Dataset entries
---+---
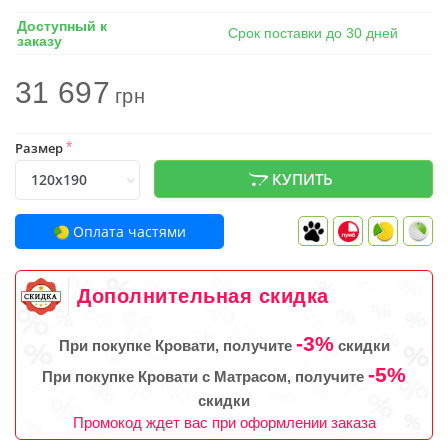
Доступный к
Срок поставки до 30 дней
заказу
31 697
грн
Размер
*
КУПИТЬ
Оплата частями
Дополнительная скидка
-3%
При покупке Кровати, получите
скидки
-5%
При покупке Кровати с Матрасом, получите
скидки
Промокод ждет вас при оформлении заказа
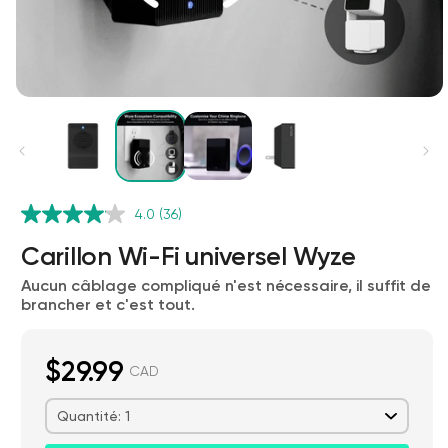
4.0
(36)
Carillon Wi-Fi universel Wyze
Verrou Wyze v2
Aucun câblage compliqué n'est nécessaire, il suffit de
rt
Add to cart
brancher et c'est tout.
ions
More options
More options
79,98 $CA
Accord
Prix ​​régulier
$29.99
CAD
Quantité: 1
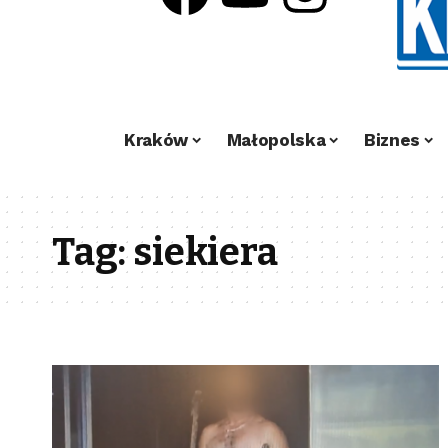
Kraków
Małopolska
Biznes
Tag:
siekiera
---+---
**To-do item:**
Transcribe exactly and only the lines from the top of the records through the line containing "Verrou Wyze v2", inclusive, and do not copy the pictures.

**Problem solution:**
Доступный к
Срок поставки до 30 дней
заказу
31 697
грн
Размер
*
КУПИТЬ
Оплата частями
Дополнительная скидка
-3%
При покупке Кровати, получите
скидки
-5%
При покупке Кровати с Матрасом, получите
скидки
Промокод ждет вас при оформлении заказа
4.0
(36)
Carillon Wi-Fi universel Wyze
Verrou Wyze v2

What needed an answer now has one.